Today, we discuss the legacy of Nelson Algren with Colin Asher, author of the biography Never A Lovely So Real: The Life and Work of Nelson Algren. This was originally recorded live at the American Writers Museum June 25th, 2019. Quick note: the end of this podcast episode includes a Q&A with the live audience, however their questions were not recorded. We did want to include Colin’s answers though, so we have.
We hope you enjoy entering the mind of a writer.
“One of the things that interested me most about Algren was the way he thought about writing. Algren is a person who thought a lot about the purpose of writing and its social function. That really drew me to his work.”
“Chicago, he realized, was…a place so in love with the idea of its virtue that it was willing to disavow, in the name of the common good, anyone who failed to meet its narrow and exacting standards. It had great symbolic value for that reason. And Nelson decided that using his work to undermine that image would be more impactful.”

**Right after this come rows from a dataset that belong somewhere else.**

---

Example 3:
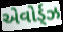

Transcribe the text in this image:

એવોર્ડ્ઝ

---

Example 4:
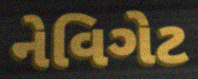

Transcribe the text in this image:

નેવિગેટ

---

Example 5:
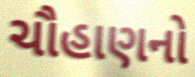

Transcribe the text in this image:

ચૌહાણનો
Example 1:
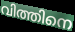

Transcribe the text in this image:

വിത്തിനെ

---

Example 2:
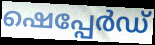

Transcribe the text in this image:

ഷെപ്പേർഡ്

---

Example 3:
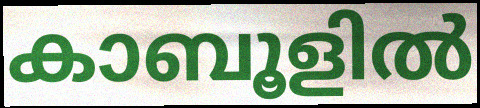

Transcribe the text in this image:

കാബൂളിൽ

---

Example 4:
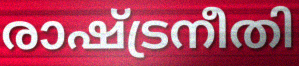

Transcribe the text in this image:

രാഷ്ട്രനീതി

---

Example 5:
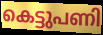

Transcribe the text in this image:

കെട്ടുപണി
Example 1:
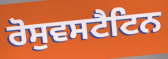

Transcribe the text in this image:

ਰੋਸੁਵਸਟੈਟਿਨ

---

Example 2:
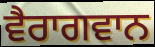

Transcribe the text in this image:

ਵੈਰਾਗਵਾਨ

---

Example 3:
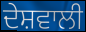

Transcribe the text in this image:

ਦੇਸ਼ਵਾਲੀ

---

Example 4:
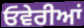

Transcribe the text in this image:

ਓਵੇਰੀਆਂ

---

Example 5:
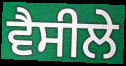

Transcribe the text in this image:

ਵੈਸੀਲੇ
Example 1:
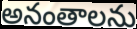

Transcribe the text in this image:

అనంతాలను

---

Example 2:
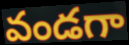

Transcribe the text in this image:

వండగా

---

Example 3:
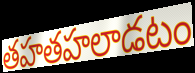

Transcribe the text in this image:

తహతహలాడటం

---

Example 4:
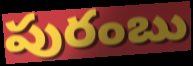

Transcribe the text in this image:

పురంబు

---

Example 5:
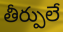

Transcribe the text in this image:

తీర్పులే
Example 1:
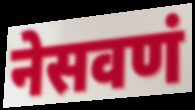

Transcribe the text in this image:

नेसवणं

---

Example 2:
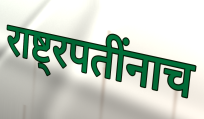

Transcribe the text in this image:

राष्ट्रपतींनाच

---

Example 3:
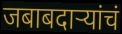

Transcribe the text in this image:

जबाबदार्‍यांचं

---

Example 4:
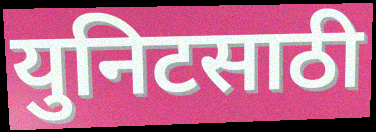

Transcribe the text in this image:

युनिटसाठी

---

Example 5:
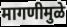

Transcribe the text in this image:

मागणीमुळे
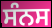
ਸੰਨਸ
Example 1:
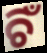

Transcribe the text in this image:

ଚିଁ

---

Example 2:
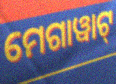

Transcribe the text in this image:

ମେଗାୱାଟ୍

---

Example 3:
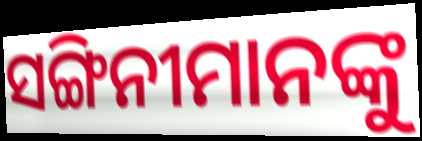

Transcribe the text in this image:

ସଙ୍ଗିନୀମାନଙ୍କୁ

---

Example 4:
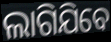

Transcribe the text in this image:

ଲାଗିଯିବେ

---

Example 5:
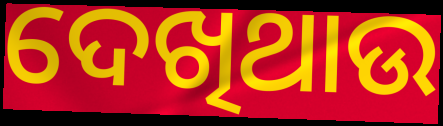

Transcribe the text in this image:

ଦେଖିଥାଉ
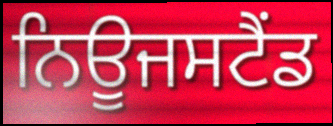
ਨਿਊਜਸਟੈਂਡ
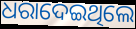
ଧରାଦେଇଥିଲେ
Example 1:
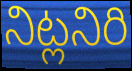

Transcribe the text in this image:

నిట్లనిరి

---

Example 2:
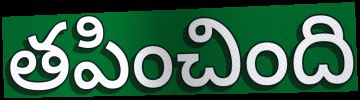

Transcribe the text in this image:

తపించింది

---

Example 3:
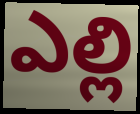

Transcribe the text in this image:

ఎల్లి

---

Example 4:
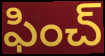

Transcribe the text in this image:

ఫించ్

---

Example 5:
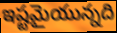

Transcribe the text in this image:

ఇష్టమైయున్నది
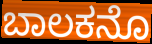
ಬಾಲಕನೊ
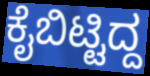
ಕೈಬಿಟ್ಟಿದ್ದ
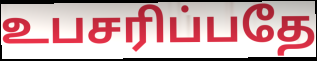
உபசரிப்பதே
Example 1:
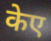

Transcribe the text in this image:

केए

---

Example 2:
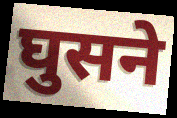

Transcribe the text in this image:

घुसने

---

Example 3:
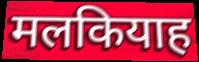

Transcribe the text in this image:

मलकियाह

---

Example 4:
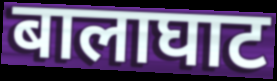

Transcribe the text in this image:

बालाघाट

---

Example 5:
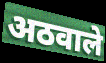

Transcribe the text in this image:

अठवाले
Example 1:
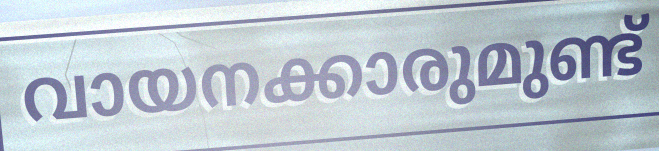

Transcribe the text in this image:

വായനക്കാരുമുണ്ട്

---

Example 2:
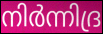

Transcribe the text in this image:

നിർന്നിദ്ര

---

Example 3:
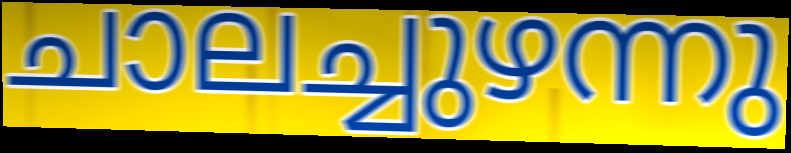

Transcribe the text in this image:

ചാലച്ചുഴന്നു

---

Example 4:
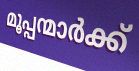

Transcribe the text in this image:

മൂപ്പന്മാർക്ക്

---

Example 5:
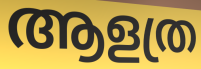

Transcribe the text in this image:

ആളത്ര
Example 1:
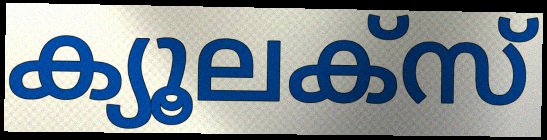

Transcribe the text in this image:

ക്യൂലക്സ്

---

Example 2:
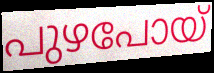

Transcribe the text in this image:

പുഴപോയ്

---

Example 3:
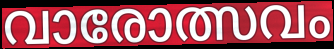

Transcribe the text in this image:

വാരോത്സവം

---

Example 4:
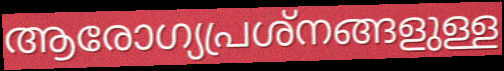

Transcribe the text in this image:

ആരോഗ്യപ്രശ്നങ്ങളുള്ള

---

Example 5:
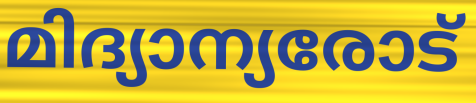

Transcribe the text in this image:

മിദ്യാന്യരോട്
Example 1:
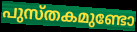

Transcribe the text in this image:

പുസ്തകമുണ്ടോ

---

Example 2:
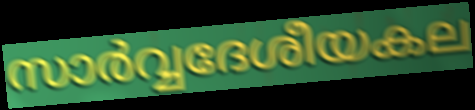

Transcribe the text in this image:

സാർവ്വദേശീയകല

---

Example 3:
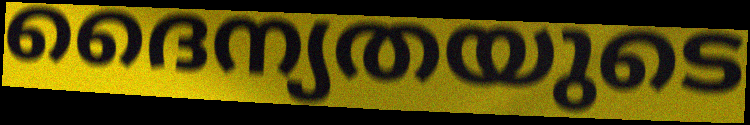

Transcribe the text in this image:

ദൈന്യതയുടെ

“[Algren] had things to say about the 30s and the 40s that were so fully realized that they apply today. He was writing about income inequality. He was writing about criminal justice issues. In the 40s he was writing about the opioid epidemic that started after the war, where people were trying to escape this sort of new, emerging late-capitalist reality and feeling adrift. And all of those things we’re still wrestling with.”
“[Algren] could’ve used his GI benefits to purchase a home on the edge of the city with no money down but instead he returned to his old neighborhood and looked for an apartment where he could work without distraction.”
“How to write is a less meaningful question than why. Literature must challenge authority and defy demagoguery. It is born in fidelity to the truth and crumbles into incoherence in its absence.”